# Woofer de 8 mas tweeter de 4?



## ENRIQUESTEFANINI (Ago 26, 2011)

Hola: Supongamos que con un woofer de 8 ohms y un tweeter de 4 ohms, con o sin medios, intento armarme un gabinete acustico (baffle). Tiene esto sentido? 

En beneficio de la pregunta, dire que tengo la caja, el woofer de 8 ohms y un excelente tweeter, me disponia a elegir un rango medio (ya se, me va a salir bien de pura casualidad, pero el woofer es el  original que venia con el gabinete acustico, asi que tengo la parte importante de la ecuacion resuelta de antemano), cuando descubro que los tweeters, unos excelentes Yamaha, son de 4 ohms y que el baffle en que Yamaha los puso, tiene 4 ohms de entrada (eso es logico, parlantes de 4 ohms, baffle de 4 ohms). 

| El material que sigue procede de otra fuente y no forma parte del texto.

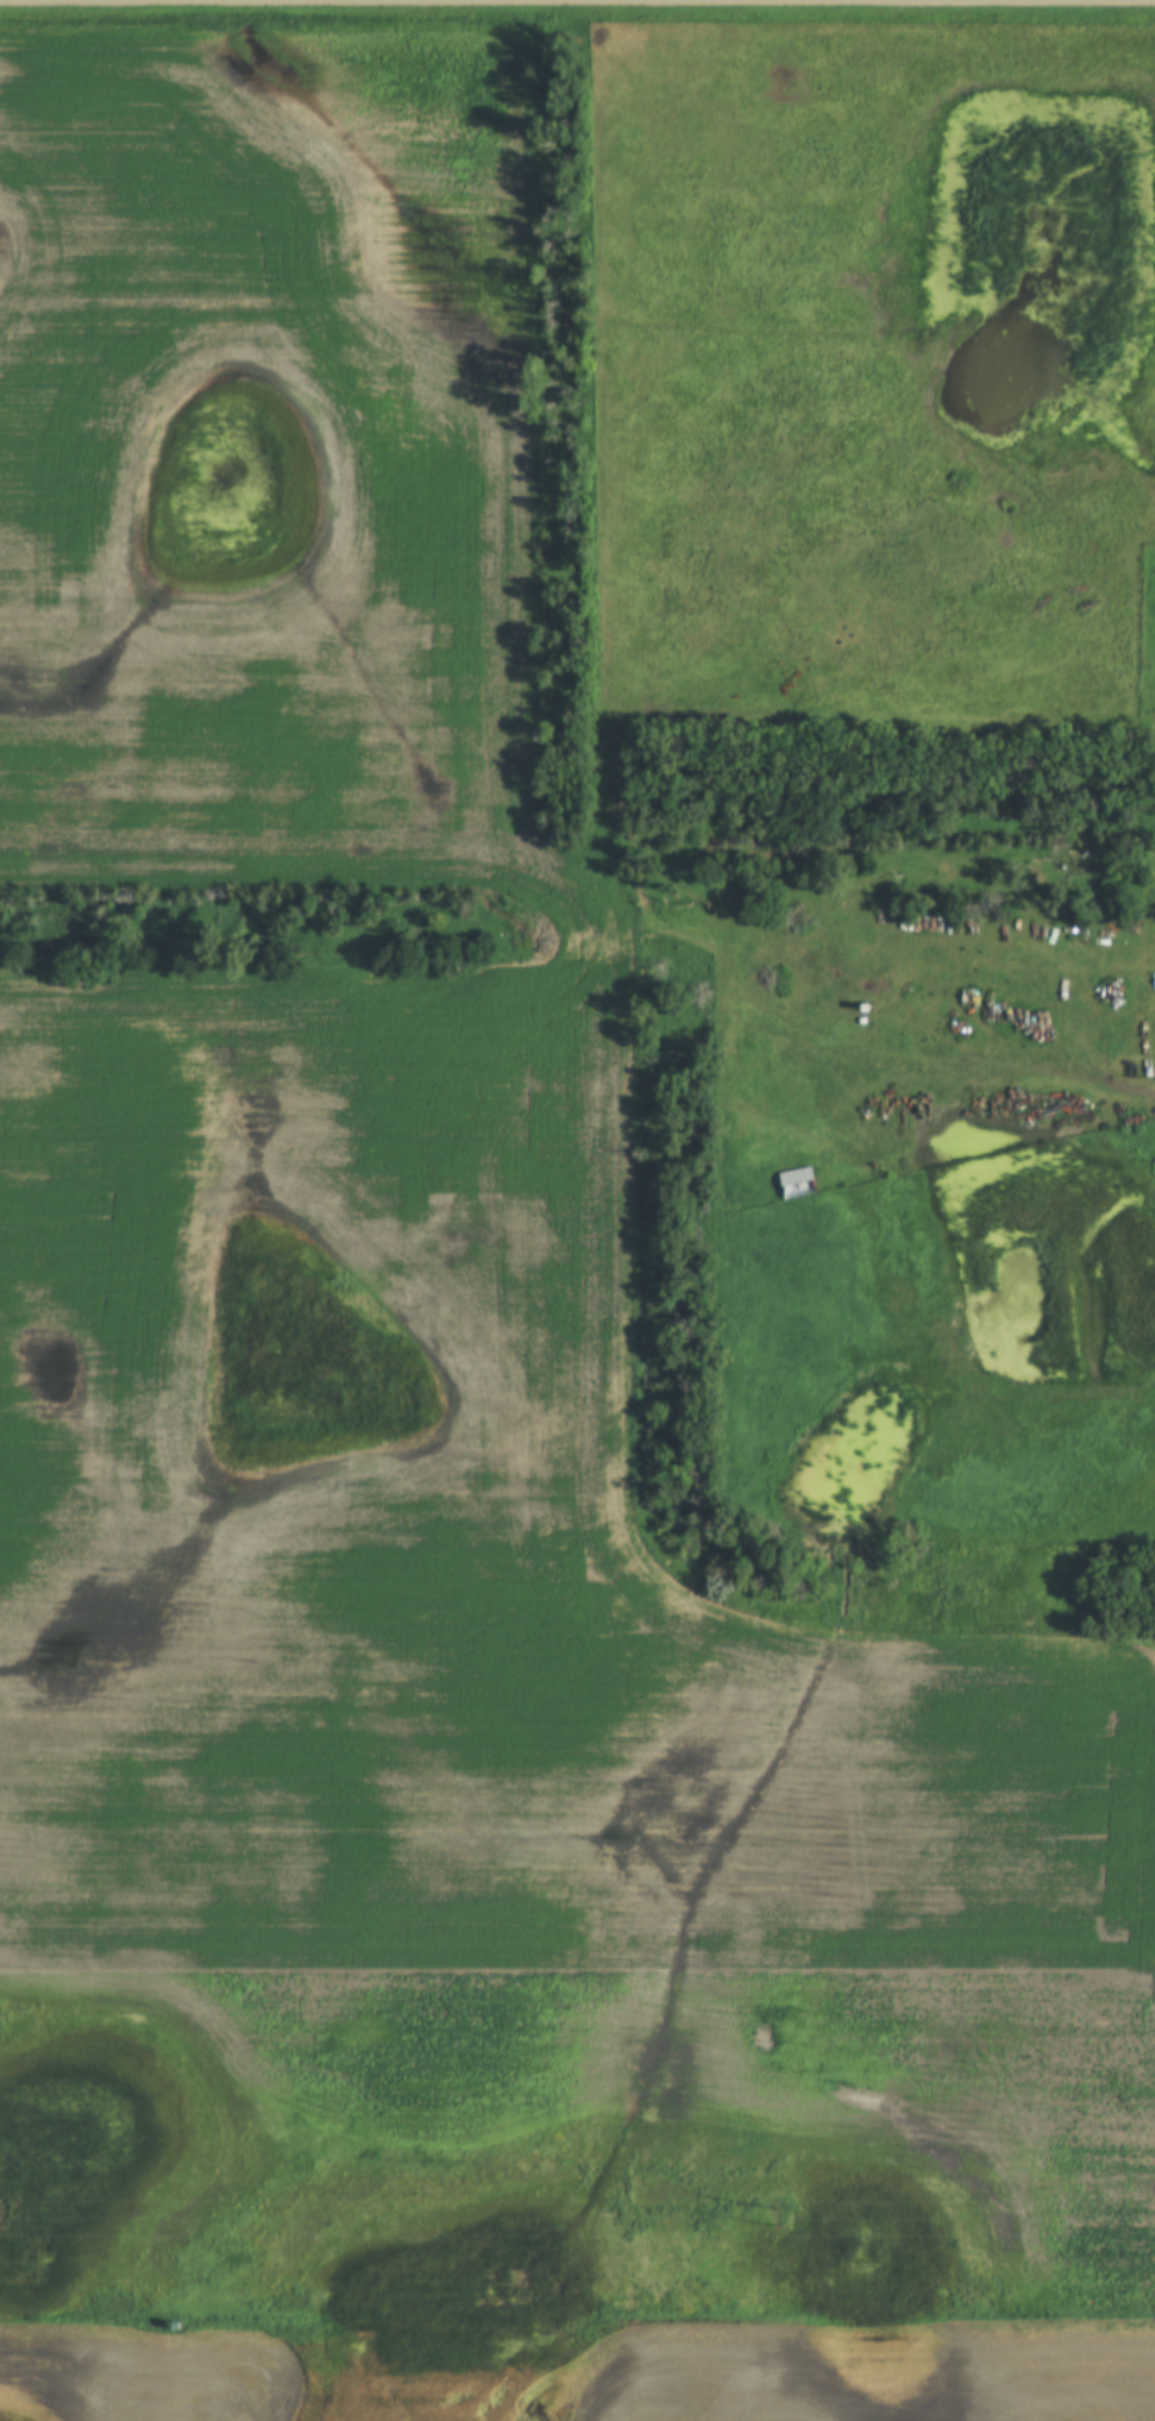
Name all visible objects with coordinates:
building: (797, 1183)
crop: (427, 1387)
power tower: (4, 2215)
power tower: (785, 2221)
crop: (172, 2373)
crop: (847, 2373)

Por eso creo que me respondo a mi mismo si digo que no tiene sentido. Pero lo que para mi no tiene sentido, puede ser una ocurrencia de todos los dias. Uds que piensan?


----------



## Dr. Zoidberg (Ago 27, 2011)

Claro que tiene sentido! Esa configuración es muy frecuente ya que los tweeters de calidad, normalmente, vienen en 4 ohms de impedancia.
El problema que vas a tener es ajustar el crossover para que la SPL de ambos parlantes sea la misma, pero no es nada que un L-PAD no pueda corregir...


----------



## ENRIQUESTEFANINI (Ago 27, 2011)

Excelente noticia! Y contame que es la SPL, que la wikipedia de aca es bastante insuficiente. Porque los L-pads el crossover ya los traia.


----------